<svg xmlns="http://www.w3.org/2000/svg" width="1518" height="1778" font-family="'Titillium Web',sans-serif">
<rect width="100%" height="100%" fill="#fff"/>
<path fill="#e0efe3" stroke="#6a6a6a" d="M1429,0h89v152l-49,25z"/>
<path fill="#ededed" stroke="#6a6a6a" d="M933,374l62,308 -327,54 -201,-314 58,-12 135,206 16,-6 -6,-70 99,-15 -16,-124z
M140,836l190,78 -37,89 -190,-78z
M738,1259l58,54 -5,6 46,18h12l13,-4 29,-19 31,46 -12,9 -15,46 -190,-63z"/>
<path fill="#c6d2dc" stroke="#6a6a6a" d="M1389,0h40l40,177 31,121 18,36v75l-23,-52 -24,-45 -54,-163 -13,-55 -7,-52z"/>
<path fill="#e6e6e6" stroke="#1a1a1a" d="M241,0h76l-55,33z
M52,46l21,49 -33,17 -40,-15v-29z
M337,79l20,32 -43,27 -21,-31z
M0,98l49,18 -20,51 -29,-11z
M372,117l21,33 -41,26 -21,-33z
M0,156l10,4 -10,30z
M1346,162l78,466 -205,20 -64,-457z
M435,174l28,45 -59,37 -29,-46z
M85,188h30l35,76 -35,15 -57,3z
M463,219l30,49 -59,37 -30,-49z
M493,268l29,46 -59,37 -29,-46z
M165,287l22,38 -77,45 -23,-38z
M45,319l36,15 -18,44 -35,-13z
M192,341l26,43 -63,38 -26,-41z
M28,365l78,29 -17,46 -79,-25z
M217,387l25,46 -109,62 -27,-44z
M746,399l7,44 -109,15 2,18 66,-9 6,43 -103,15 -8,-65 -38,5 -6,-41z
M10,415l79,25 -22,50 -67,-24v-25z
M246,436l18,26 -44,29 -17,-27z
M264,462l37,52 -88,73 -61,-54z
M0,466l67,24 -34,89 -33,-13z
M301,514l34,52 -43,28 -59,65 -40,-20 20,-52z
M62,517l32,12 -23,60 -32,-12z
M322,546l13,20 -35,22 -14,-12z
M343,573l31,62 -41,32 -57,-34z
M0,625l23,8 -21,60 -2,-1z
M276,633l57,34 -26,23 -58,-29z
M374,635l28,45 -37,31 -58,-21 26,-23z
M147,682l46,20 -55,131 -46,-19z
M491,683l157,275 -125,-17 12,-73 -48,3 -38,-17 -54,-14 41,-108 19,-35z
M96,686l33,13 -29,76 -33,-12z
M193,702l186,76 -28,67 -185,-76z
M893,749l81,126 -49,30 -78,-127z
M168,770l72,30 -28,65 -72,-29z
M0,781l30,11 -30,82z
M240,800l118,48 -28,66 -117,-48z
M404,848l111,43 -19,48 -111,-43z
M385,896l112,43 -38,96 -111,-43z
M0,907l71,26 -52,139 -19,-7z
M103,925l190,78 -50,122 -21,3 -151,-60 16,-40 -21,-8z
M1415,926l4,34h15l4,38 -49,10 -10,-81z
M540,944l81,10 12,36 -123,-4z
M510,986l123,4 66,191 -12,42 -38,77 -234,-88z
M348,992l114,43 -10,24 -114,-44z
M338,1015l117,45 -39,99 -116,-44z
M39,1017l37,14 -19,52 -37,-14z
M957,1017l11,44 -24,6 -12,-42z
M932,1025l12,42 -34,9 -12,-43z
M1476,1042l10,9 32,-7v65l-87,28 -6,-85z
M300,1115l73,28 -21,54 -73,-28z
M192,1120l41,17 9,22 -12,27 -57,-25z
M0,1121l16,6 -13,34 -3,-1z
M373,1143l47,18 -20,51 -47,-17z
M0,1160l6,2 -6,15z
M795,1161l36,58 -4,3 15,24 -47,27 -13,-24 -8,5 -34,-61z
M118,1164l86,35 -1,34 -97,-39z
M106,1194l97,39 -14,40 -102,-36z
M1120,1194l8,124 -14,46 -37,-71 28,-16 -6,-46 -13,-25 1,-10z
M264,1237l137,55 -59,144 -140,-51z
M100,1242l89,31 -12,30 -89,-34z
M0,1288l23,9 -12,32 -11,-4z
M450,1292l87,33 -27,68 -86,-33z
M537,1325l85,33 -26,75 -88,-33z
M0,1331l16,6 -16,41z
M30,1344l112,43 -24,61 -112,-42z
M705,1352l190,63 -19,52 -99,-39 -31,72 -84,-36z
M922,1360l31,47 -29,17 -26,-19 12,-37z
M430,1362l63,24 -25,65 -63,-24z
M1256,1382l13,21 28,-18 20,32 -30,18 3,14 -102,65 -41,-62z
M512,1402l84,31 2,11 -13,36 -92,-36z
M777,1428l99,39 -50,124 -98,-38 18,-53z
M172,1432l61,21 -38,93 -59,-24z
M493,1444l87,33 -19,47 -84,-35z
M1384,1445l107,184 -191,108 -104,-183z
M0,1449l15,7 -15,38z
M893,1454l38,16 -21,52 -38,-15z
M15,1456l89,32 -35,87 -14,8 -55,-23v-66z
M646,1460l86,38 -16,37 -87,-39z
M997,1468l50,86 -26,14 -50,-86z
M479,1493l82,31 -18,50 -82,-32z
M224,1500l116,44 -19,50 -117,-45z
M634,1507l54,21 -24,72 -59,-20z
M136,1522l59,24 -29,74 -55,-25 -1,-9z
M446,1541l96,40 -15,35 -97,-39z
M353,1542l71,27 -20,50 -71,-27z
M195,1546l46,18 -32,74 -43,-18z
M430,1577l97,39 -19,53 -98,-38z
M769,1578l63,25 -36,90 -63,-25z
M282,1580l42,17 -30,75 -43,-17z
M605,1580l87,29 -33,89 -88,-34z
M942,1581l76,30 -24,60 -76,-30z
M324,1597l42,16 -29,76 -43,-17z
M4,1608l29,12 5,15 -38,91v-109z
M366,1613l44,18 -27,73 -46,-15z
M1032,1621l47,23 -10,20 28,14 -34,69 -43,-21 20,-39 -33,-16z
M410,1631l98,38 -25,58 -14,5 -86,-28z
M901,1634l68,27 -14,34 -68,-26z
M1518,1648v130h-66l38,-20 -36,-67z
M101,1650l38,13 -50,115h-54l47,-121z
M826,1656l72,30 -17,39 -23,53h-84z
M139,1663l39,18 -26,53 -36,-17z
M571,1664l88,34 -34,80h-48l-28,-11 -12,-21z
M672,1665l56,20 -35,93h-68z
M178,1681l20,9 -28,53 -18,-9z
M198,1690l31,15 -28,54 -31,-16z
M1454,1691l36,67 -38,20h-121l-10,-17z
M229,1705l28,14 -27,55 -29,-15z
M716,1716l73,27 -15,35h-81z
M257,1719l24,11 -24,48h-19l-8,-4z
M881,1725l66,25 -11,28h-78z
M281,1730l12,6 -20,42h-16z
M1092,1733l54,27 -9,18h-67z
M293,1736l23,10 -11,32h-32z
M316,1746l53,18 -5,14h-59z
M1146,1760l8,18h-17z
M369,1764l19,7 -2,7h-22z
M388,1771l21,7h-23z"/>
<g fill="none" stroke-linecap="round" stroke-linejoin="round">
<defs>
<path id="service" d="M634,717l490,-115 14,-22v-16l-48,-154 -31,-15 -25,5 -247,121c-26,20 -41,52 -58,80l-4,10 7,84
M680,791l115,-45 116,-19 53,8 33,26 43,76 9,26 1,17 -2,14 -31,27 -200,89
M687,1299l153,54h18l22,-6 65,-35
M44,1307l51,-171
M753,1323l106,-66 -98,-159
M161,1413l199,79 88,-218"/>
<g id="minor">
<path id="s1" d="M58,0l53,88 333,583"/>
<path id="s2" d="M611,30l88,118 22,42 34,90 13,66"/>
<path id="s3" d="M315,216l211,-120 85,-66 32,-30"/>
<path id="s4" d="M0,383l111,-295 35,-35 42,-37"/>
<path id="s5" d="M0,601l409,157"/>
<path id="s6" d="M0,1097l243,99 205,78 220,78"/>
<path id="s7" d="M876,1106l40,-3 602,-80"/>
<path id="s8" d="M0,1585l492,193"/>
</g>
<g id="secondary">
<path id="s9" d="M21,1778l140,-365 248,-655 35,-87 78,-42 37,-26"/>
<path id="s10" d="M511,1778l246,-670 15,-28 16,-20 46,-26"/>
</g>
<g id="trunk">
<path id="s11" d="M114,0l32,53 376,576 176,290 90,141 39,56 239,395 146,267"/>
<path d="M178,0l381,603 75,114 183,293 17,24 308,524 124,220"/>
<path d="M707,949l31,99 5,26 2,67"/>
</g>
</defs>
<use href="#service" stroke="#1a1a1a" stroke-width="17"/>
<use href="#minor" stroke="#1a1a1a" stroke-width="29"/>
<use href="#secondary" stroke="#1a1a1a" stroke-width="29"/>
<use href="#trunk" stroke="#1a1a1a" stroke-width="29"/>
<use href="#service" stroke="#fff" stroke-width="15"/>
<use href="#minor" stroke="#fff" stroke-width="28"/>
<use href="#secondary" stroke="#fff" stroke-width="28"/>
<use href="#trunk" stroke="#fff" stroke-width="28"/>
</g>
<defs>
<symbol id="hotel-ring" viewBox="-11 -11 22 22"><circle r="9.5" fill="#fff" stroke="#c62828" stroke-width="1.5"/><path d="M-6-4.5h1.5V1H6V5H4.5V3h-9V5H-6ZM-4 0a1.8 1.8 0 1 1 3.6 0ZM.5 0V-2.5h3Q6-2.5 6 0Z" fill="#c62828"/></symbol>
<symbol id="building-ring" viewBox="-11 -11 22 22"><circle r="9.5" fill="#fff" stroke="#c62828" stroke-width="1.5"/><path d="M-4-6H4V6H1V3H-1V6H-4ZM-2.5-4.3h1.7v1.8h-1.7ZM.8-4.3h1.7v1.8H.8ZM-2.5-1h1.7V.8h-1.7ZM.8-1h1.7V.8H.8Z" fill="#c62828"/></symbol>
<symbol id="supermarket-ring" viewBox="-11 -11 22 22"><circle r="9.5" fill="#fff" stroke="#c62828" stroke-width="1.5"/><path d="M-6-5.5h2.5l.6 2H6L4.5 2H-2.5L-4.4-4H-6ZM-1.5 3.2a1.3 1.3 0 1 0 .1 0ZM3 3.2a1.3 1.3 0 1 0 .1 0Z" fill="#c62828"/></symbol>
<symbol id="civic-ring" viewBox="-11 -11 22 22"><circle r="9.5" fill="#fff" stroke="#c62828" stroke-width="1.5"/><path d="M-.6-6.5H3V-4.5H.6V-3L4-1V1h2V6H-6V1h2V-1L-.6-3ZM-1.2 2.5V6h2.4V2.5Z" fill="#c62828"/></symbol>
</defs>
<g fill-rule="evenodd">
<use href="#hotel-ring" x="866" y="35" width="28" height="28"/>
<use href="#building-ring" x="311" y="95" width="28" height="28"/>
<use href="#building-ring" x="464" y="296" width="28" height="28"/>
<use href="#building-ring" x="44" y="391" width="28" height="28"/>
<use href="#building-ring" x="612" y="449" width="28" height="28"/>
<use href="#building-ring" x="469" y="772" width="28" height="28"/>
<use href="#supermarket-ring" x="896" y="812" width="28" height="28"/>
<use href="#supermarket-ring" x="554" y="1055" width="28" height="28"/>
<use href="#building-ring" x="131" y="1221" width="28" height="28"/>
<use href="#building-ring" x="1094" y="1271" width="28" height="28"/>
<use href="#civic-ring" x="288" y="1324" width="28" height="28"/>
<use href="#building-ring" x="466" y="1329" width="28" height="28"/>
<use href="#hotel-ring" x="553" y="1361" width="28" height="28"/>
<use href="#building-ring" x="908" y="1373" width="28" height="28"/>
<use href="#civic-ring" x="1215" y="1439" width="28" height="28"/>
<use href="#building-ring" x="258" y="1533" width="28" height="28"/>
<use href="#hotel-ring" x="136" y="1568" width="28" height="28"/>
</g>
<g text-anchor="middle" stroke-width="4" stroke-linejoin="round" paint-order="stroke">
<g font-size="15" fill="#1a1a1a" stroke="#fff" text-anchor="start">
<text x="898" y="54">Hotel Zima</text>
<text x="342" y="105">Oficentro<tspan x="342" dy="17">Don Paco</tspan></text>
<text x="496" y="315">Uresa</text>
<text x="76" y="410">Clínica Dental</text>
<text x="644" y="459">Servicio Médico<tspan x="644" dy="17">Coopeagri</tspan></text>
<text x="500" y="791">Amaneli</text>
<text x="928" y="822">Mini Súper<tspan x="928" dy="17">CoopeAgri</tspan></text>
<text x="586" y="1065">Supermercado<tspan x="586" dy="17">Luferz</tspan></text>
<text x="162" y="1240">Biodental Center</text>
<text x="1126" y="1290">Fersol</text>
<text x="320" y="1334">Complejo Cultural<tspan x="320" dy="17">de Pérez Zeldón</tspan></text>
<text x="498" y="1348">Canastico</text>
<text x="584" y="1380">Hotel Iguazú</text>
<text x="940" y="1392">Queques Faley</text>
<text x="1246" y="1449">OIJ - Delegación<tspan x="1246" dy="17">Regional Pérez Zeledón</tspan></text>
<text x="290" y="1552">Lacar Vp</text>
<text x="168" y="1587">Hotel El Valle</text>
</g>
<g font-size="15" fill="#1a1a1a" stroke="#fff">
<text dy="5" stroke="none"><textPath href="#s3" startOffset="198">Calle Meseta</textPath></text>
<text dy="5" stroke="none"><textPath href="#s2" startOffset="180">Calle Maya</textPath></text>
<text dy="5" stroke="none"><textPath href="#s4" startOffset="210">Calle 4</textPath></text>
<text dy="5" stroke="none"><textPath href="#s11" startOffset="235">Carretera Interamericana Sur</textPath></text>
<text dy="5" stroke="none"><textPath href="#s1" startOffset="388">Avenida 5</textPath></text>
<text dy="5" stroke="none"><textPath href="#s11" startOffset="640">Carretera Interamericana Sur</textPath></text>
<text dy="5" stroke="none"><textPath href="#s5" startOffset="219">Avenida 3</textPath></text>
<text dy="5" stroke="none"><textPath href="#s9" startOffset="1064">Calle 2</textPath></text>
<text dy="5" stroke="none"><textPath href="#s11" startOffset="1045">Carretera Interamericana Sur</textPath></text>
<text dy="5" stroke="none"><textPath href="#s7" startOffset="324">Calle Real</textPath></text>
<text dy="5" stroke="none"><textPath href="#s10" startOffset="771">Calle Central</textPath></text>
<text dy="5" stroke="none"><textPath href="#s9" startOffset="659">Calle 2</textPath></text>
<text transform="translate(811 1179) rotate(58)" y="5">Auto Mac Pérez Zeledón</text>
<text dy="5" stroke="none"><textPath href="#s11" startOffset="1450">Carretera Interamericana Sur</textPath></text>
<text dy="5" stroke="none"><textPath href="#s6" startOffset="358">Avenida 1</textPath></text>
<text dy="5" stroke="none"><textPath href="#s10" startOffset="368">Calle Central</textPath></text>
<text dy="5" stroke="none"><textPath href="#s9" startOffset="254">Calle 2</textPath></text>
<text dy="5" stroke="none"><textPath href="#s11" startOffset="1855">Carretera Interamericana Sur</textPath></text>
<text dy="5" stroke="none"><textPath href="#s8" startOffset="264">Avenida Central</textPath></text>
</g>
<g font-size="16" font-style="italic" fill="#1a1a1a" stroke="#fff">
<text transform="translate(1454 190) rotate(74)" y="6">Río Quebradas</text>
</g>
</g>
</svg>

────────────────────────────────────────

Your assignment: Copy out each line of the data containing the string "round".

Result of this task:
<g fill="none" stroke-linecap="round" stroke-linejoin="round">
<g text-anchor="middle" stroke-width="4" stroke-linejoin="round" paint-order="stroke">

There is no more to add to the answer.